How can I check for very high coverage region in a bam file. I've several samples with good alignment rate (~90%) but when I count the reads for known genes (ensembl), I don't have good results compared to previous data. I think it's rRNA or other contamination. So how can I check for high coverage region in my data (more than 10000 reads per position) ?
I was going to suggest 'samtools depth' but that doesn't appear in the manual anymore, might still be functioning though (works on my cluster)... Essentially, depth used to give number of reads aligning to a region.

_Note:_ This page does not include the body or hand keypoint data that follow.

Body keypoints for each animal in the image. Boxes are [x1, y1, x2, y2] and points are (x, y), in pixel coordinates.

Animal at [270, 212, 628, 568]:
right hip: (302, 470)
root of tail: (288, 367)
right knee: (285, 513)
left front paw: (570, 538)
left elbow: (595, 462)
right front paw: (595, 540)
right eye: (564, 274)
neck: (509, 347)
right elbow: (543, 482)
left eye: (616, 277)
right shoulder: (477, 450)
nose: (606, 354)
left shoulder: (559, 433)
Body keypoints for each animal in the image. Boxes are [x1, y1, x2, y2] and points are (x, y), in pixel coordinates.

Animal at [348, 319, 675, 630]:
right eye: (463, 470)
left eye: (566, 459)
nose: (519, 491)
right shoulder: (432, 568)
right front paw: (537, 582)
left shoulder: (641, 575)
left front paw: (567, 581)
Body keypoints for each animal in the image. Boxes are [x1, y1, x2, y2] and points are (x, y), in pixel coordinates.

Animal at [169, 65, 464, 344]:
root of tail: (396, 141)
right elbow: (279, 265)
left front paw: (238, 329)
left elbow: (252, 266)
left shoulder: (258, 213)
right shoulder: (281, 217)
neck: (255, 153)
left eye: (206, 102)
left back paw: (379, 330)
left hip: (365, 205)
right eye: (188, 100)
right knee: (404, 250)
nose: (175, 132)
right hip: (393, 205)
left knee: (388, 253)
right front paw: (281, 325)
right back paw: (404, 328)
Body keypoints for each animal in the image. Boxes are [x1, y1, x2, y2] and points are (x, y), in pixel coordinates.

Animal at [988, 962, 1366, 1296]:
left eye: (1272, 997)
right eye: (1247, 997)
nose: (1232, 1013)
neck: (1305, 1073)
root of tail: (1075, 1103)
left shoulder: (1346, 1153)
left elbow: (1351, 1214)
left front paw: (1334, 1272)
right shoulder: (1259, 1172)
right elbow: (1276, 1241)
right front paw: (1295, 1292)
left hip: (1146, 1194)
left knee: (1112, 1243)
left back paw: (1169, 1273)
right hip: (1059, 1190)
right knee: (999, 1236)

So you would give it a BAM and the region and reference.fa and get your (per base) 'depth', then awk out those higher than 10000.
You could use the GATK DepthOfCoverage walker with a provided BED file. Usually these are per exon but any sort of intervals will do. I believe you can get per position coverage information from that tool as well. Otherwise for intervals you can set what sort of percentage/depth cutoffs you want to report.
You can generate a mpileup output with samtools. Then use a script to scan through the file to get the top X bases with the highest read mapping. You can use this top X list to narrow down the regions with highest coverage.
To get counts for each base, you can simply count the number of '.' or ',' in the 4th column of the mpileup output. A '.' (period) stands for read mapping to forward strand and ',' (comma) stands for read mapping to reverse strand.
Various relevant methods are discussed here: What is the fastest method to determine the number of positions in a BAM file with >N coverage?